From the material below, extract every line that contains the string "skCircle".

* begin Task inputs *

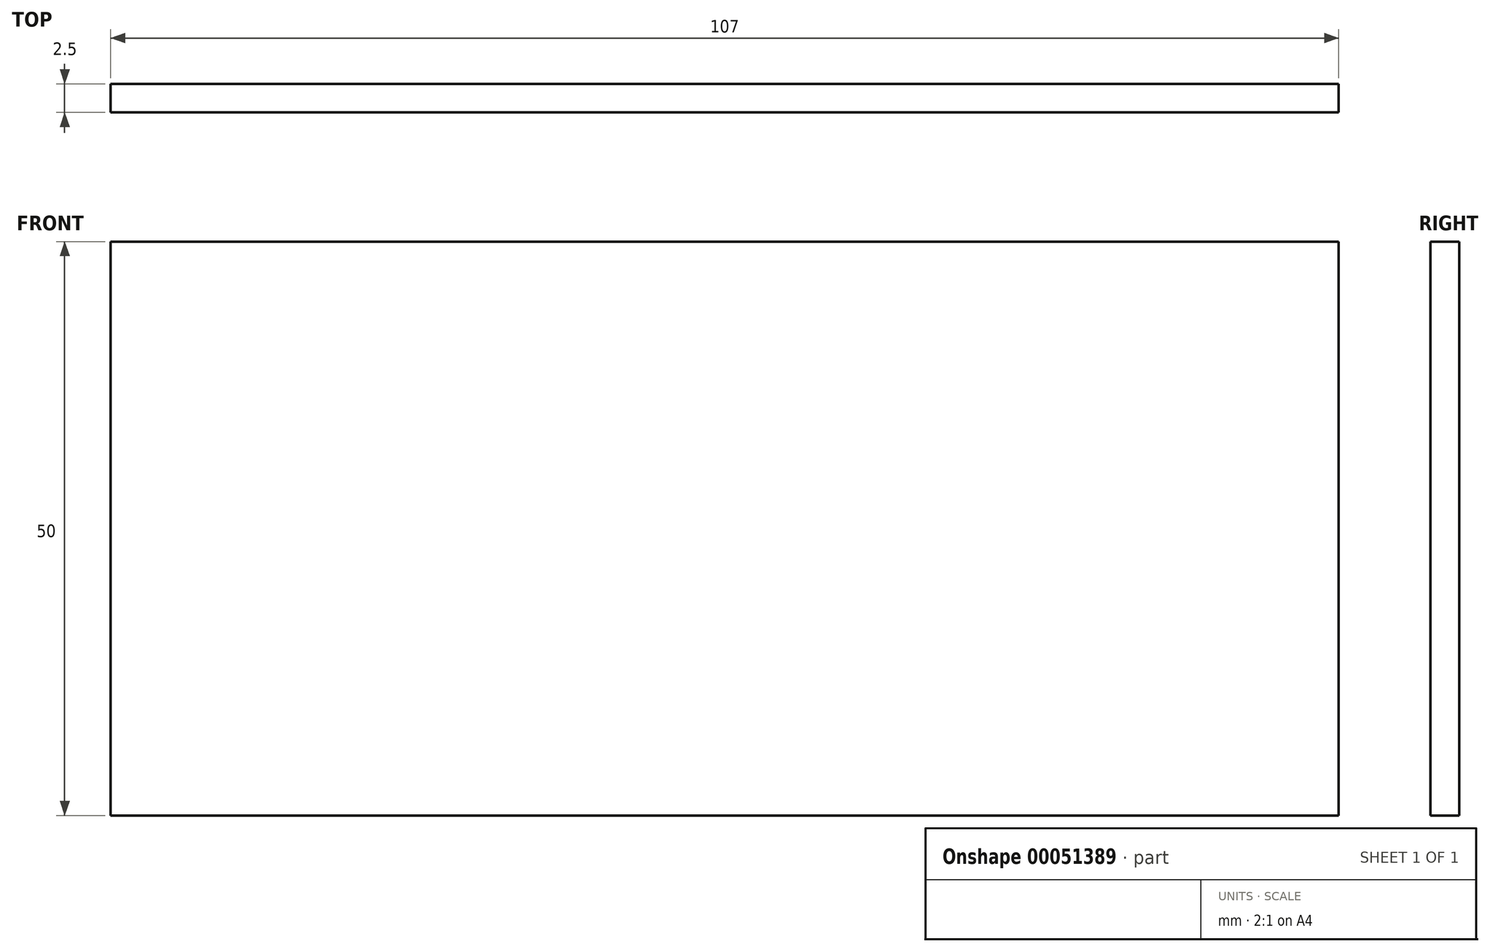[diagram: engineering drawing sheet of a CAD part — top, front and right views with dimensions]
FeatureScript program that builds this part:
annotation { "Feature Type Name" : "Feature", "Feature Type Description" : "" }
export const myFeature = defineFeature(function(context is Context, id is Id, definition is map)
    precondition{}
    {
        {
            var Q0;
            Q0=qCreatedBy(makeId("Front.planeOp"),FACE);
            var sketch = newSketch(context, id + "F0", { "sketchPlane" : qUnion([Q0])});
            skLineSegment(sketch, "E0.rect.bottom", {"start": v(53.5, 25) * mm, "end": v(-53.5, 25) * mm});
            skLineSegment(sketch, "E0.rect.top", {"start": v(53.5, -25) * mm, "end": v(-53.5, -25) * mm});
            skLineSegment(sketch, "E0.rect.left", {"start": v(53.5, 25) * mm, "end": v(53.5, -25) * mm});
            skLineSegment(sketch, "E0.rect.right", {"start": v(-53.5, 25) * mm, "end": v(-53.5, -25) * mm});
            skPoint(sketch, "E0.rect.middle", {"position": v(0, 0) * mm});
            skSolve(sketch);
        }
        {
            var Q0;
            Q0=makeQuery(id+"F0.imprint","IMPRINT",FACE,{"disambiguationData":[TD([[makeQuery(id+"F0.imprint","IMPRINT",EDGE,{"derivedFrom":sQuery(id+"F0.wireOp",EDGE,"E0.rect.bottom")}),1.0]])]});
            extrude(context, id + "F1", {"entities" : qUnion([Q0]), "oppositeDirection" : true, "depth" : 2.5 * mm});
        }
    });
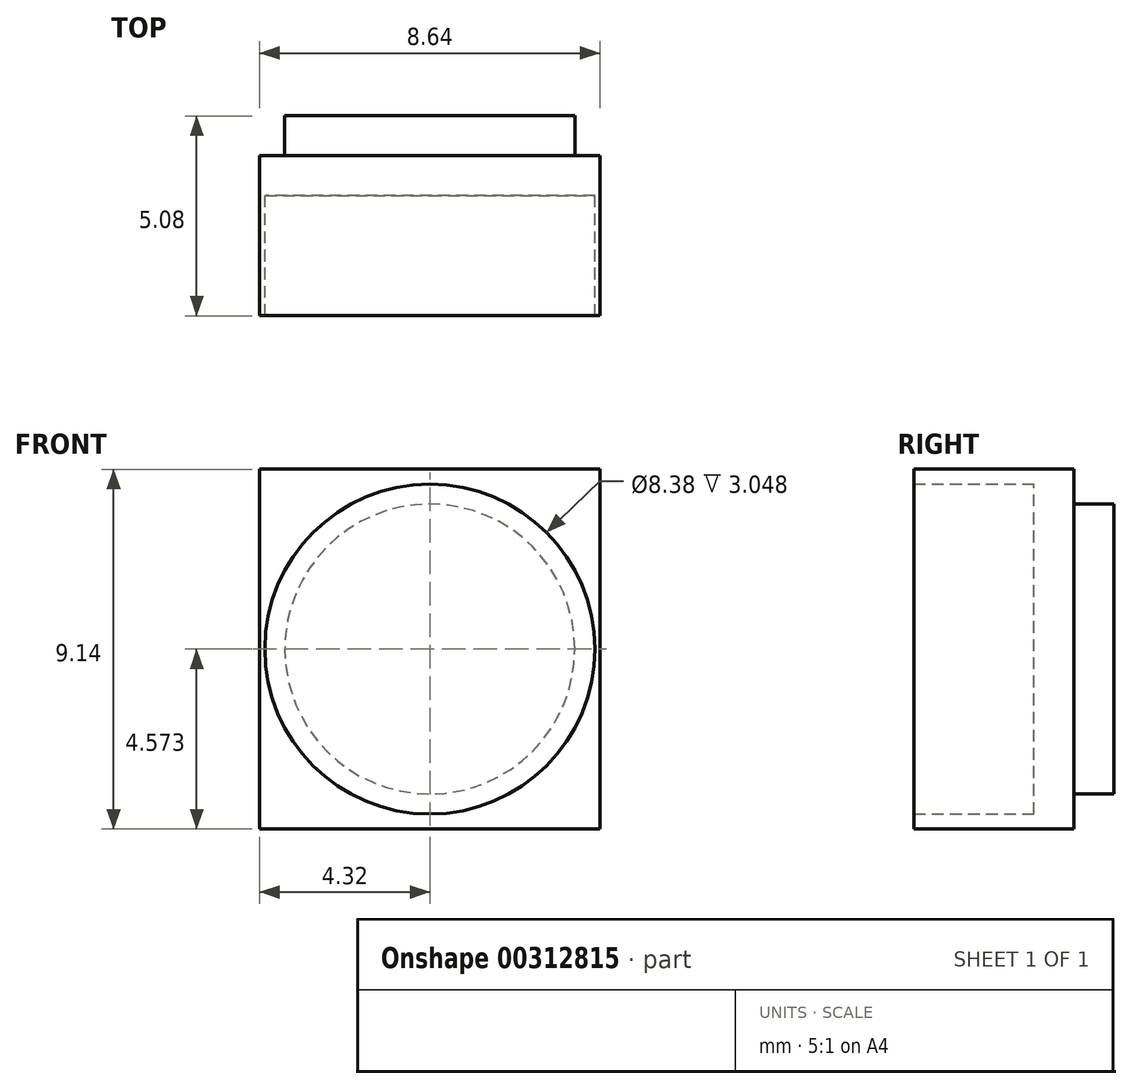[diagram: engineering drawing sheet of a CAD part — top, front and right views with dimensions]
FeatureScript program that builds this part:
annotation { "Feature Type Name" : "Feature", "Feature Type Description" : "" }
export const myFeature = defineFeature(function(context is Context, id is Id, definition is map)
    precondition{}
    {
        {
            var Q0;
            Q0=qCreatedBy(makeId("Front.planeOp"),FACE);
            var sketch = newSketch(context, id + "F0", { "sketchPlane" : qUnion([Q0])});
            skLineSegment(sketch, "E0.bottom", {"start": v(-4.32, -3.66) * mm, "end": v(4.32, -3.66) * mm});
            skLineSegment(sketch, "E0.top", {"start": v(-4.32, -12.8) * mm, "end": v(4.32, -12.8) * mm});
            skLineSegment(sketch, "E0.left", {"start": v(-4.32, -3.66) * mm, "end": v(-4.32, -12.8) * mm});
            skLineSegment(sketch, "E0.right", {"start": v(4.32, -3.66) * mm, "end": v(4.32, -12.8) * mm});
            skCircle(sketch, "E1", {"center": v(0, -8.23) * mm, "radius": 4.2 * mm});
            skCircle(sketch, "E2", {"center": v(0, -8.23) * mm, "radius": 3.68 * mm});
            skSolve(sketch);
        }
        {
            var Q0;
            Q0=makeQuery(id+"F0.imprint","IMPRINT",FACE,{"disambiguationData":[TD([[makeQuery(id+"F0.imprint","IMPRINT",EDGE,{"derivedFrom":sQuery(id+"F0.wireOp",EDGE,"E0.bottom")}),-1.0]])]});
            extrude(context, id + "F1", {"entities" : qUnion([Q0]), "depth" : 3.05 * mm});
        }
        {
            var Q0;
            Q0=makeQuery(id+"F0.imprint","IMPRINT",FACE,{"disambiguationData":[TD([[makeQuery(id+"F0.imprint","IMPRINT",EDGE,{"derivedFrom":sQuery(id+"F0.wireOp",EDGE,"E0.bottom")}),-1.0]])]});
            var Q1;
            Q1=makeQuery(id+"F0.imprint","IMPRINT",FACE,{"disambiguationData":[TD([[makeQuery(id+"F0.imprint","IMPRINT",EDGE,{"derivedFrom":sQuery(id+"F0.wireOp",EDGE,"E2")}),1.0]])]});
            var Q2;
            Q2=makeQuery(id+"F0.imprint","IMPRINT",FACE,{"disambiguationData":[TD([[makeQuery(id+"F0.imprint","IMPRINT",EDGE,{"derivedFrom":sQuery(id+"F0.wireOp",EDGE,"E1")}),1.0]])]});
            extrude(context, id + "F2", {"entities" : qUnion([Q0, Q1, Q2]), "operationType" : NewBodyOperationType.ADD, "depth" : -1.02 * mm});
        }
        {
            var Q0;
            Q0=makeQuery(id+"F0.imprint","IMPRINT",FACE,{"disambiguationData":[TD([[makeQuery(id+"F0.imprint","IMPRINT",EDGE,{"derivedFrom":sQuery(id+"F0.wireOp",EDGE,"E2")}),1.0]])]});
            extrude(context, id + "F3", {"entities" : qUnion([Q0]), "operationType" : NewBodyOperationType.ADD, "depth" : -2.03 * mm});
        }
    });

* end Task inputs *

In response:
            skCircle(sketch, "E1", {"center": v(0, -8.23) * mm, "radius": 4.2 * mm});
            skCircle(sketch, "E2", {"center": v(0, -8.23) * mm, "radius": 3.68 * mm});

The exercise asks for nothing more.